Only she had the power to open his cage. Only she had the inspiration
to lure him into her golden arms, onto the clumps of grass,
and into her mending heart. She’d tasted handfuls of moonlit tears
since she turned sixteen. Suddenly, the clouds broke and the sunrise
spread corals, oranges, and pinks across the horizon, staining the sand,
already spotted from both her eyes and the choppy waves.

He never felt exhilarated without her, not even after riding the waves
near Goat Island.

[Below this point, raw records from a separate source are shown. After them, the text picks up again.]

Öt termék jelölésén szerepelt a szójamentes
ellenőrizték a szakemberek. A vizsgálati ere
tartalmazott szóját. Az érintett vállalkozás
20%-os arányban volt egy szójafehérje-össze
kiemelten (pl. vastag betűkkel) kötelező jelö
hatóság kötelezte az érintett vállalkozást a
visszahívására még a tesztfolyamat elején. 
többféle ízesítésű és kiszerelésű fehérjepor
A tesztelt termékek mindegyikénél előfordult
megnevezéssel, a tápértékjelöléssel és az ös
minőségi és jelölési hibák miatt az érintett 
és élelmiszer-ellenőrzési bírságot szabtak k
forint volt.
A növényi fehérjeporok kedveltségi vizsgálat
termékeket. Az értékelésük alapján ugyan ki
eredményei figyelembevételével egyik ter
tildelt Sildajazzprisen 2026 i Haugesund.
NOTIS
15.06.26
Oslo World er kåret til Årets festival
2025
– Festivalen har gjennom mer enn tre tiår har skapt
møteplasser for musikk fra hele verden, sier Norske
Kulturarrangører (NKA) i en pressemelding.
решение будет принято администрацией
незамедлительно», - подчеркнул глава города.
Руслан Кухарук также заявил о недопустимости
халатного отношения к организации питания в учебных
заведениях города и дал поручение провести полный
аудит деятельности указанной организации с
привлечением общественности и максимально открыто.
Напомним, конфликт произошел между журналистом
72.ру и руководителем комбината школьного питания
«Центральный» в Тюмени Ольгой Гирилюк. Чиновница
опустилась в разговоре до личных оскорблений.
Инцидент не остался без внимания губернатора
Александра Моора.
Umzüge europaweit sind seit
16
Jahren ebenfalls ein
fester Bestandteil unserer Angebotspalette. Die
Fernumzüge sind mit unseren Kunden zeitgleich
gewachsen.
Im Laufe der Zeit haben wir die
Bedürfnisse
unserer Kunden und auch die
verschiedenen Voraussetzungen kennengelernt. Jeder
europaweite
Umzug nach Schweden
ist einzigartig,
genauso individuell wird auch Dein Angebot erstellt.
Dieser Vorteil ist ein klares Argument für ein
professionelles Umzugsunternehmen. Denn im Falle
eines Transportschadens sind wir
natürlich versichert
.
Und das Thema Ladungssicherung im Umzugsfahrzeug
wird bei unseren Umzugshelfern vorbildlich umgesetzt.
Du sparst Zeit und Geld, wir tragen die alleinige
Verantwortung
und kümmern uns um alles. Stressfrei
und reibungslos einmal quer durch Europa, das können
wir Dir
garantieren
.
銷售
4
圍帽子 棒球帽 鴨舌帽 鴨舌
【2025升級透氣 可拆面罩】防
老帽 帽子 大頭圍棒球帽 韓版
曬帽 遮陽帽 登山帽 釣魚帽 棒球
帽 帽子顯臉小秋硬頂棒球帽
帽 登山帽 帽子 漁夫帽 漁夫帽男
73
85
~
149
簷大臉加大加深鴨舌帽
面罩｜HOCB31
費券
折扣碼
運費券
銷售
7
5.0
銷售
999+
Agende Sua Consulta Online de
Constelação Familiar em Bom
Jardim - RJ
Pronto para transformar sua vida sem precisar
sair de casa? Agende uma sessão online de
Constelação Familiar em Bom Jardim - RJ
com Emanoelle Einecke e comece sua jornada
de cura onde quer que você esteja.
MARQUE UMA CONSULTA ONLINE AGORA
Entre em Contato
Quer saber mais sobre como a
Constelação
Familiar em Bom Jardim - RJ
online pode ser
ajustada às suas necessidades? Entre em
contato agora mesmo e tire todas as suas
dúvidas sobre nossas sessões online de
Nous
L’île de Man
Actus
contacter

How could he stop her cheek-carving tears?
His brown arms pulled her closer in their nest of crab-grass
and he smelled her candied hair. Would he be uninspired
when she left? Hawaii had more to offer than surf and sand,
he’d learned in the past month: she and the sunrise.

She let her brown eyes flutter, picking through his sandy
mop of hair, pinching his biceps, and ignoring the breaking waves.
She saw a last bit of hopeful inspiration
in his reflecting eyes as she swiped at his potential tears.
Their legs entwined, rough and scratchy in the patch of grass
as they embraced with more passion, silhouetted in the sunrise.

The sky was blue now, their last summer sunrise
spent in moments of quiet and spontaneous inspiration
on both parts. They surrendered to silence as the waves
flattened the hills of creamy shore-sand.
“Let’s skip the goodbyes,” he said. “No more tears.”
Still, their bodies entangled in the dewy beach grass.

Meet me there in the grass for a final sunrise,
somewhere, where the sand is sweet and the waves
kind. Be my inspiration and kiss away my tears.